Most people infected with the SARS virus develop pneumonia, which causes one or both lungs to fill with pus and fluids, making breathing difficult. Prof GD Puri, Head, Department of Anaesthesia & Intensive Care & Dean (Academics), explains, “For patients with hypoxemia, there are many physiologic benefits of postural therapy. The timely change of position results in a more homogenous distribution of stress in lungs. Thus, it may prevent them from developing frank respiratory failure.”
“For this reason, patients admitted with hypoxemia should be encouraged to adopt different defined positions. Changing patient position changes may be used as rescue therapy in those with escalating oxygen requirement,” said Dr Puri.
Whenever a positive patient is admitted with moderate symptoms, the PGI’s Covid hospital’s main focus is to try that patients do not come on a ventilator. Dr Puri said, “Once a patient gets on a ventilator, things get more complicated as the patient gets bedridden.

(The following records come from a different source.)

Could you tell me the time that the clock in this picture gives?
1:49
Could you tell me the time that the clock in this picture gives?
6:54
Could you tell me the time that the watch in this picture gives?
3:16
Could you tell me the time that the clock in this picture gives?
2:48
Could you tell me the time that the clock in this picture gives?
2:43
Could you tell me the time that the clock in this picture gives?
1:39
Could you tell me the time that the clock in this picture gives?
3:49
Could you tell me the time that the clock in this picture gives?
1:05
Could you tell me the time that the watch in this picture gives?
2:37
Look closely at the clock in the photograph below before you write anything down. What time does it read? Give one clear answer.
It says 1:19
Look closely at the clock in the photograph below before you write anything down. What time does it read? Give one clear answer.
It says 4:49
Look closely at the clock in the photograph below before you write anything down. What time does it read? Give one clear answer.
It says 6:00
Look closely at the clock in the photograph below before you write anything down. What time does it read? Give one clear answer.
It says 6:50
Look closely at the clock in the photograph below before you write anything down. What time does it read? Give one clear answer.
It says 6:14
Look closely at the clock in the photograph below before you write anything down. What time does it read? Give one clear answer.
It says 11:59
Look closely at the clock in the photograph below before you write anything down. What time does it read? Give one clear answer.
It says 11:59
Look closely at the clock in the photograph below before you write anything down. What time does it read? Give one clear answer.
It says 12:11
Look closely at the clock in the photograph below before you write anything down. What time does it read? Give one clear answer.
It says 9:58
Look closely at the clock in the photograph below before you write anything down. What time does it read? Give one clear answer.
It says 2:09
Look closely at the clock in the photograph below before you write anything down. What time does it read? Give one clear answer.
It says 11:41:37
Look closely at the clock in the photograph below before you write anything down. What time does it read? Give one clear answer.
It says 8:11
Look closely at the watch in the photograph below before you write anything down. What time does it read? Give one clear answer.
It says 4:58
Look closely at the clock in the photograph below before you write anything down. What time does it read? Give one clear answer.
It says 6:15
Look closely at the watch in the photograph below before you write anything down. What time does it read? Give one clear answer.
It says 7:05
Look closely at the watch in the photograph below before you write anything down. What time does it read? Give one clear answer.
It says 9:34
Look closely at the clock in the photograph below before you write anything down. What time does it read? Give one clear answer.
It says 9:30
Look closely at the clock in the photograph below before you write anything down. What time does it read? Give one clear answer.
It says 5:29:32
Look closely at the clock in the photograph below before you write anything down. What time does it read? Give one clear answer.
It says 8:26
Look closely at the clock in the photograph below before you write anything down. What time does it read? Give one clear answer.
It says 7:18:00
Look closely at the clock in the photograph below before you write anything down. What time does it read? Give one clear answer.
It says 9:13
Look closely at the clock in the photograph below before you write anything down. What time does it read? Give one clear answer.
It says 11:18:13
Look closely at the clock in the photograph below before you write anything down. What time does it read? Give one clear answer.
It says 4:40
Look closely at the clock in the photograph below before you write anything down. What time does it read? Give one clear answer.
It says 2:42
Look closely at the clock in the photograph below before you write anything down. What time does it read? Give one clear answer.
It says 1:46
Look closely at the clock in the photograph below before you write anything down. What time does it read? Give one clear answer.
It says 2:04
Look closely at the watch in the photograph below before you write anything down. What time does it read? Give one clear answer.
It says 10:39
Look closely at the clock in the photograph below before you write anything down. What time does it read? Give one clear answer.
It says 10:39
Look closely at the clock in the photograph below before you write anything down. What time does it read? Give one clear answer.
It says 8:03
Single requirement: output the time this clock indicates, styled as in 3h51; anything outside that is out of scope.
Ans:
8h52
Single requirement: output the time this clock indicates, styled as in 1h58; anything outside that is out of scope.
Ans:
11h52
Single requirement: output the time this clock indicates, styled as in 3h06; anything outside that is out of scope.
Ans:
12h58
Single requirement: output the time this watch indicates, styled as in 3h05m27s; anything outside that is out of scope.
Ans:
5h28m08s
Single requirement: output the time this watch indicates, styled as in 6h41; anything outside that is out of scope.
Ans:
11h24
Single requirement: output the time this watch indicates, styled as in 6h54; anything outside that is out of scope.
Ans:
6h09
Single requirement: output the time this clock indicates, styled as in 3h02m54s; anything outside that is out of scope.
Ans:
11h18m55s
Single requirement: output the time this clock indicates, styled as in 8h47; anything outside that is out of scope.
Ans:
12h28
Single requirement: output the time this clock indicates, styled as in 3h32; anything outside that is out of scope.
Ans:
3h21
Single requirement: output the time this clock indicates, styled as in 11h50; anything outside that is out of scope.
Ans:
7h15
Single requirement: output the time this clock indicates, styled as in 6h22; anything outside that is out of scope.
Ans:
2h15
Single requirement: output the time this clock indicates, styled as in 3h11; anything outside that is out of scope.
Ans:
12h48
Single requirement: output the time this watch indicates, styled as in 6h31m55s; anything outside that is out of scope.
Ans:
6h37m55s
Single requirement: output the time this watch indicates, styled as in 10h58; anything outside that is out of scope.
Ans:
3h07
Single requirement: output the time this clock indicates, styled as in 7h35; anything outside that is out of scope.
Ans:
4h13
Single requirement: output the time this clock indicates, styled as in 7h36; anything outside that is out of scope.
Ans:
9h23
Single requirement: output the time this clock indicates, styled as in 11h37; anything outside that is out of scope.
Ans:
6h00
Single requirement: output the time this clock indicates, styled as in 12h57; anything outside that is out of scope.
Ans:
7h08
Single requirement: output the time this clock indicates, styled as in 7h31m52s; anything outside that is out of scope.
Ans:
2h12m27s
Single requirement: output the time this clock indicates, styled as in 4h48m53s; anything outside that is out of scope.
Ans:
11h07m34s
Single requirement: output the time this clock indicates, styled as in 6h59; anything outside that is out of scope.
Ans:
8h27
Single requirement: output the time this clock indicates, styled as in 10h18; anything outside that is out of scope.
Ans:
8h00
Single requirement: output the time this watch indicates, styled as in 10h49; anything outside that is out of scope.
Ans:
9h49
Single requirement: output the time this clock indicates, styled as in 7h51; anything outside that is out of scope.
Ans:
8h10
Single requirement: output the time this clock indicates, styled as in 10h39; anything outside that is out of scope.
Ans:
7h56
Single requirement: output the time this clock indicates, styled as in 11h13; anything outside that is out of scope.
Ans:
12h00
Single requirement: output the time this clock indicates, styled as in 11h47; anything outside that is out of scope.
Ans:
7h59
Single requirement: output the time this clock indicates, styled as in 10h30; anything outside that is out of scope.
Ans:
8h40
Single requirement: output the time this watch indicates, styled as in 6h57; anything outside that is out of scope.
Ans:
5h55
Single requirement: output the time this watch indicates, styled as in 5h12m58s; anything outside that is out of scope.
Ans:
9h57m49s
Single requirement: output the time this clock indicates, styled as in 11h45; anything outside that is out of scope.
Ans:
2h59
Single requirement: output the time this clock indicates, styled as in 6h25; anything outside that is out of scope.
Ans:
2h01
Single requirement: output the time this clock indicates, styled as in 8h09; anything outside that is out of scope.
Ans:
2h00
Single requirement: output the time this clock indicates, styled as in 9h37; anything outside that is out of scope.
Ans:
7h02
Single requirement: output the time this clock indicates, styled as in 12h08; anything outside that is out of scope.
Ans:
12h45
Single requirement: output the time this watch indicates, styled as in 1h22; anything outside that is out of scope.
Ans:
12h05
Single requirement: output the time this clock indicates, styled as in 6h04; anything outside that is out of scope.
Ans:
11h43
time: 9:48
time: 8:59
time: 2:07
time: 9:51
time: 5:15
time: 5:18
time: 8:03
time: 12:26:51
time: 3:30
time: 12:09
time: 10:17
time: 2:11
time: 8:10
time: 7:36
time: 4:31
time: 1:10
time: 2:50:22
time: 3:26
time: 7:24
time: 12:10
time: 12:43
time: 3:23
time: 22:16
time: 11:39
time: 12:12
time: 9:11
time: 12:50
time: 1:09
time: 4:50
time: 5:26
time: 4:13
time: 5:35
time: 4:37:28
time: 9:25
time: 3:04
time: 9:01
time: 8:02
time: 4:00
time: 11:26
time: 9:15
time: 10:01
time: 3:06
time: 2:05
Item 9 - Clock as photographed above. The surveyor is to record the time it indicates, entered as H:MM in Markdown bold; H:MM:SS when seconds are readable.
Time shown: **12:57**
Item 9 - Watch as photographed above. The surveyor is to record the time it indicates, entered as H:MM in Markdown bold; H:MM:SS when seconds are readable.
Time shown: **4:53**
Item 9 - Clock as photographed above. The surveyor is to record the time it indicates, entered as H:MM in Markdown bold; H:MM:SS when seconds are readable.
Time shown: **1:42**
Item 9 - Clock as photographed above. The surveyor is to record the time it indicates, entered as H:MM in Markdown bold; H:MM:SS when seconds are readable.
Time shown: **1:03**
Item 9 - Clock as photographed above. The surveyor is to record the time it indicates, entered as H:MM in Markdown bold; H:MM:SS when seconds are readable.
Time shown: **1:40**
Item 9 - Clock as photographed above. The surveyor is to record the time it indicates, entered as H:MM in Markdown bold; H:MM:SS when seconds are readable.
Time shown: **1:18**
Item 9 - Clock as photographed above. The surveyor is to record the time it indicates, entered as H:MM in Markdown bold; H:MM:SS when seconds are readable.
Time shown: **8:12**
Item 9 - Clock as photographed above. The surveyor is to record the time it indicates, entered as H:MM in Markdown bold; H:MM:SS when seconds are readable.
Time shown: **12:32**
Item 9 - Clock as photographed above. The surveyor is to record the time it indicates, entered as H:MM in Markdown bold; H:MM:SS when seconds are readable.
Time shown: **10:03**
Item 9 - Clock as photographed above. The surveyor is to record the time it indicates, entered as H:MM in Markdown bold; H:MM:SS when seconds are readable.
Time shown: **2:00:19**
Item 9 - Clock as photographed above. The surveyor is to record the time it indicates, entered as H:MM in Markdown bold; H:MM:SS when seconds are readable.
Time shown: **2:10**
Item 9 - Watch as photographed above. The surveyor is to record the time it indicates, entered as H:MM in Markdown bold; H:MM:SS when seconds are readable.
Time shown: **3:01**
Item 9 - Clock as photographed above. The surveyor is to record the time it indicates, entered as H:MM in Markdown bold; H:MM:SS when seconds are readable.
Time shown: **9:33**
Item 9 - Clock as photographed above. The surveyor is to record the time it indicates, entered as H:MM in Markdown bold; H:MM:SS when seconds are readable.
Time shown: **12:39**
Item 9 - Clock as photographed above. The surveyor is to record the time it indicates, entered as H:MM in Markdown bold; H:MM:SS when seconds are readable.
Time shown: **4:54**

The treatment gets labour-intensive as more nursing staff have to be deployed and there are more chances of infection.”
The benefits of postural therapy include better matching of pulmonary perfusion to ventilation, better recruitment of dependent areas of the lung and improved arterial oxygenation.
‘Multiple tests being run on patients’
The primary focus of the institute to uphold the medical condition of patients from worsening by detecting the signs of deterioration early and thus the staff are actively involved in running a series of tests and monitoring vital signs of the patient.
Dr Puri explains, “There are methods devised wherein we can diagnose sick patients much earlier before their condition starts deteriorating.”
“We are remotely monitoring the condition of patients via a CCTV control room. A number of blood tests are also being run on patients to find out whether their condition will deteriorate,” he added.
‘Ensure prior screening before sending patients’
Dr Jagat Ram, Director, PGI, brought to the knowledge of the UT Administrator that non-critical patients were being sent to the institute without prior checking for Covid. The Administrator directed the Principal Secretary, Health, to take up the matter with the neighbouring states and to ensure that necessary screening was done before such patients were treated in our hospitals. He expressed apprehension that if major hospitals of Chandigarh became a hub for infection, then the entire health management system would get crippled.